*** Opening of Listed records ***
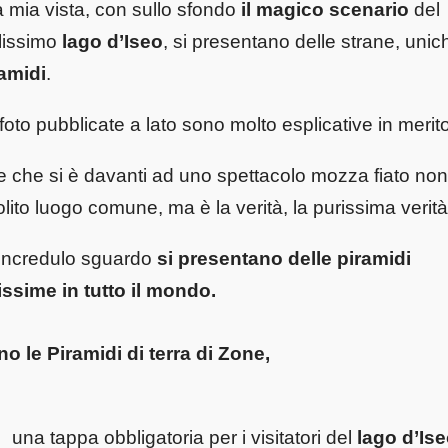
a mia vista, con sullo sfondo
il magico scenario
del
lissimo
lago d’Iseo
, si presentano delle strane, unic
amidi
.
foto pubblicate a lato sono molto esplicative in merito
e che si è davanti ad uno spettacolo mozza fiato non
solito luogo comune, ma è la verità, la purissima verità
’incredulo sguardo
si presentano delle piramidi
issime in tutto il mondo.
o le Piramidi di terra di Zone,
una tappa obbligatoria per i visitatori del
lago d’Is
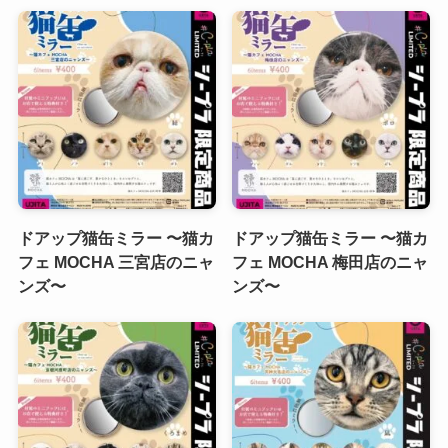
ドアップ猫缶ミラー 〜猫カ
ドアップ猫缶ミラー 〜猫カ
フェ MOCHA 三宮店のニャ
フェ MOCHA 梅田店のニャ
ンズ〜
ンズ〜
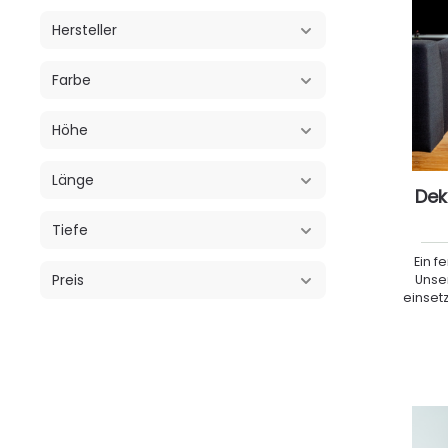
Hersteller
Farbe
Höhe
Länge
Dek
Tiefe
Ein f
Preis
Unser
einset
besonde
Optik, s
Durch die
sie deutli
Artikel 
weitere
Sockel b
beliebig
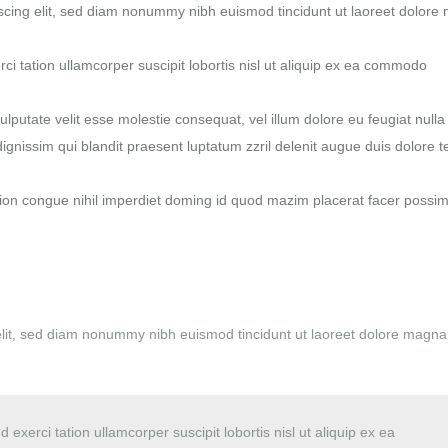
scing elit, sed diam nonummy nibh euismod tincidunt ut laoreet dolore
ci tation ullamcorper suscipit lobortis nisl ut aliquip ex ea commodo
ulputate velit esse molestie consequat, vel illum dolore eu feugiat nulla
dignissim qui blandit praesent luptatum zzril delenit augue duis dolore t
ion congue nihil imperdiet doming id quod mazim placerat facer possi
elit, sed diam nonummy nibh euismod tincidunt ut laoreet dolore magna
exerci tation ullamcorper suscipit lobortis nisl ut aliquip ex ea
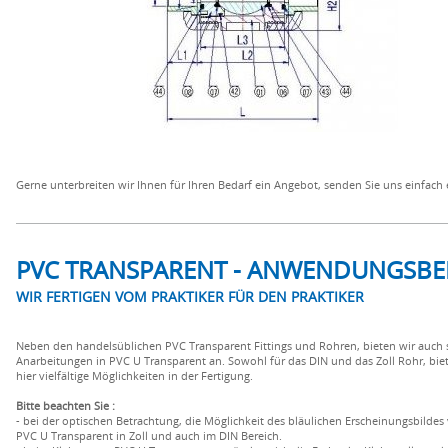
Gerne unterbreiten wir Ihnen für Ihren Bedarf ein Angebot, senden Sie uns einfach 
PVC TRANSPARENT - ANWENDUNGSBEI
WIR FERTIGEN VOM PRAKTIKER FÜR DEN PRAKTIKER
Neben den handelsüblichen PVC Transparent Fittings und Rohren, bieten wir auch 
Anarbeitungen in PVC U Transparent an. Sowohl für das DIN und das Zoll Rohr, bie
hier vielfältige Möglichkeiten in der Fertigung.
Bitte beachten Sie :
- bei der optischen Betrachtung, die Möglichkeit des bläulichen Erscheinungsbildes
PVC U Transparent in Zoll und auch im DIN Bereich.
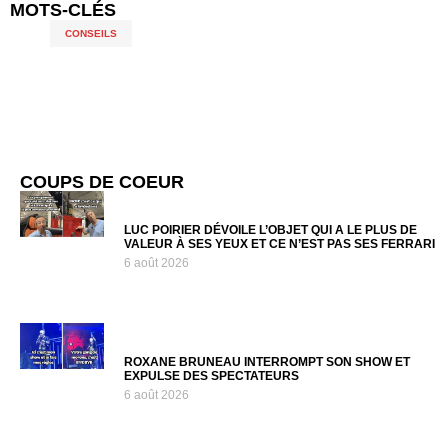
MOTS-CLÉS
CONSEILS
COUPS DE COEUR
LUC POIRIER DÉVOILE L’OBJET QUI A LE PLUS DE
VALEUR À SES YEUX ET CE N’EST PAS SES FERRARI
6 août 2026
ROXANE BRUNEAU INTERROMPT SON SHOW ET
EXPULSE DES SPECTATEURS
6 août 2026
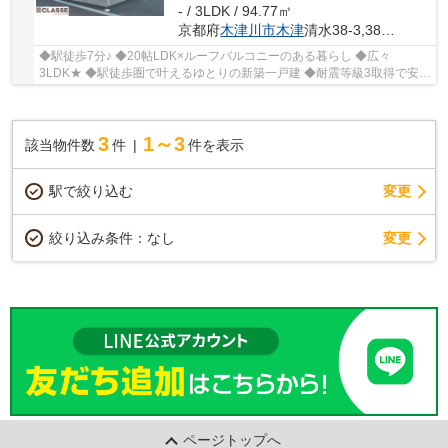
- / 3LDK / 94.77㎡
京都府
木津川市
木津
清水38-3,38-4の一部
◆駅徒歩7分♪ ◆20帖LDK×ルーフバルコニーのある暮らし ◆広々
3LDK★ ◆駅徒歩圏で叶えるゆとりの新築一戸建 ◆耐震等級3取得で安心
の住まい ◆陽当たり良好、明るく開放的な住空間 ◆ぜひ現地...
3
1～3
該当物件数
件
件を表示
駅で絞り込む
変更
変更
絞り込み条件：
なし
ページトップへ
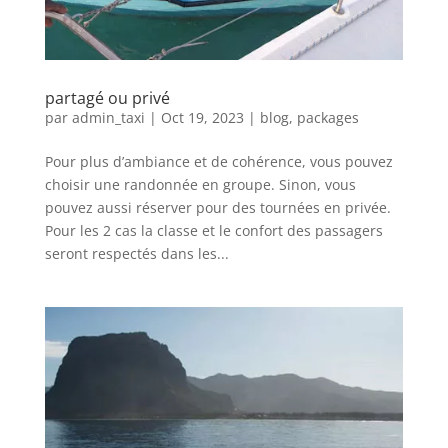
partagé ou privé
par
admin_taxi
|
Oct 19, 2023
|
blog
,
packages
Pour plus d’ambiance et de cohérence, vous pouvez
choisir une randonnée en groupe. Sinon, vous
pouvez aussi réserver pour des tournées en privée.
Pour les 2 cas la classe et le confort des passagers
seront respectés dans les...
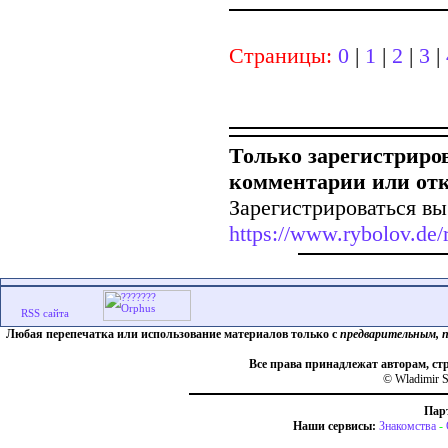
Страницы:
0
|
1
|
2
|
3
|
Только зарегистриро
комментарии или от
Зарегистрироваться вы
https://www.rybolov.de/r
Любая перепечатка или использование материалов только с
предварительным, 
Все права принадлежат авторам, ст
© Wladimir S
Пар
Наши сервисы:
Знакомства
-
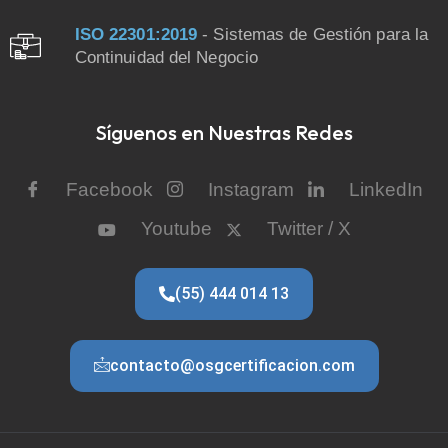
ISO 22301:2019
- Sistemas de Gestión para la
Continuidad del Negocio
Síguenos en Nuestras Redes
Facebook
Instagram
LinkedIn
Youtube
Twitter / X
(55) 444 014 13
contacto@osgcertificacion.com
*** Close of Listed records ***
Reproduce every line of the records above verbatim, in the original order, omitting the picture markers.

a mia vista, con sullo sfondo
il magico scenario
del
lissimo
lago d’Iseo
, si presentano delle strane, unic
amidi
.
foto pubblicate a lato sono molto esplicative in merito
e che si è davanti ad uno spettacolo mozza fiato non
solito luogo comune, ma è la verità, la purissima verità
’incredulo sguardo
si presentano delle piramidi
issime in tutto il mondo.
o le Piramidi di terra di Zone,
una tappa obbligatoria per i visitatori del
lago d’Is
ドアップ猫缶ミラー 〜猫カ
ドアップ猫缶ミラー 〜猫カ
フェ MOCHA 三宮店のニャ
フェ MOCHA 梅田店のニャ
ンズ〜
ンズ〜
Hersteller
Farbe
Höhe
Länge
Dek
Tiefe
Ein f
Preis
Unser
einset
besonde
Optik, s
Durch die
sie deutli
Artikel 
weitere
Sockel b
beliebig
scing elit, sed diam nonummy nibh euismod tincidunt ut laoreet dolore
ci tation ullamcorper suscipit lobortis nisl ut aliquip ex ea commodo
ulputate velit esse molestie consequat, vel illum dolore eu feugiat nulla
dignissim qui blandit praesent luptatum zzril delenit augue duis dolore t
ion congue nihil imperdiet doming id quod mazim placerat facer possi
elit, sed diam nonummy nibh euismod tincidunt ut laoreet dolore magna
exerci tation ullamcorper suscipit lobortis nisl ut aliquip ex ea
Gerne unterbreiten wir Ihnen für Ihren Bedarf ein Angebot, senden Sie uns einfach 
PVC TRANSPARENT - ANWENDUNGSBEI
WIR FERTIGEN VOM PRAKTIKER FÜR DEN PRAKTIKER
Neben den handelsüblichen PVC Transparent Fittings und Rohren, bieten wir auch 
Anarbeitungen in PVC U Transparent an. Sowohl für das DIN und das Zoll Rohr, bie
hier vielfältige Möglichkeiten in der Fertigung.
Bitte beachten Sie :
- bei der optischen Betrachtung, die Möglichkeit des bläulichen Erscheinungsbildes
PVC U Transparent in Zoll und auch im DIN Bereich.
MOTS-CLÉS
CONSEILS
COUPS DE COEUR
LUC POIRIER DÉVOILE L’OBJET QUI A LE PLUS DE
VALEUR À SES YEUX ET CE N’EST PAS SES FERRARI
6 août 2026
ROXANE BRUNEAU INTERROMPT SON SHOW ET
EXPULSE DES SPECTATEURS
6 août 2026
- / 3LDK / 94.77㎡
京都府
木津川市
木津
清水38-3,38-4の一部
◆駅徒歩7分♪ ◆20帖LDK×ルーフバルコニーのある暮らし ◆広々
3LDK★ ◆駅徒歩圏で叶えるゆとりの新築一戸建 ◆耐震等級3取得で安心
の住まい ◆陽当たり良好、明るく開放的な住空間 ◆ぜひ現地...
3
1～3
該当物件数
件
件を表示
駅で絞り込む
変更
変更
絞り込み条件：
なし
ページトップへ
partagé ou privé
par
admin_taxi
|
Oct 19, 2023
|
blog
,
packages
Pour plus d’ambiance et de cohérence, vous pouvez
choisir une randonnée en groupe. Sinon, vous
pouvez aussi réserver pour des tournées en privée.
Pour les 2 cas la classe et le confort des passagers
seront respectés dans les...
Страницы:
0
|
1
|
2
|
3
|
Только зарегистриро
комментарии или от
Зарегистрироваться вы
https://www.rybolov.de/r
Любая перепечатка или использование материалов только с
предварительным, 
Все права принадлежат авторам, ст
© Wladimir S
Пар
Наши сервисы:
Знакомства
-
ISO 22301:2019
- Sistemas de Gestión para la
Continuidad del Negocio
Síguenos en Nuestras Redes
Facebook
Instagram
LinkedIn
Youtube
Twitter / X
(55) 444 014 13
contacto@osgcertificacion.com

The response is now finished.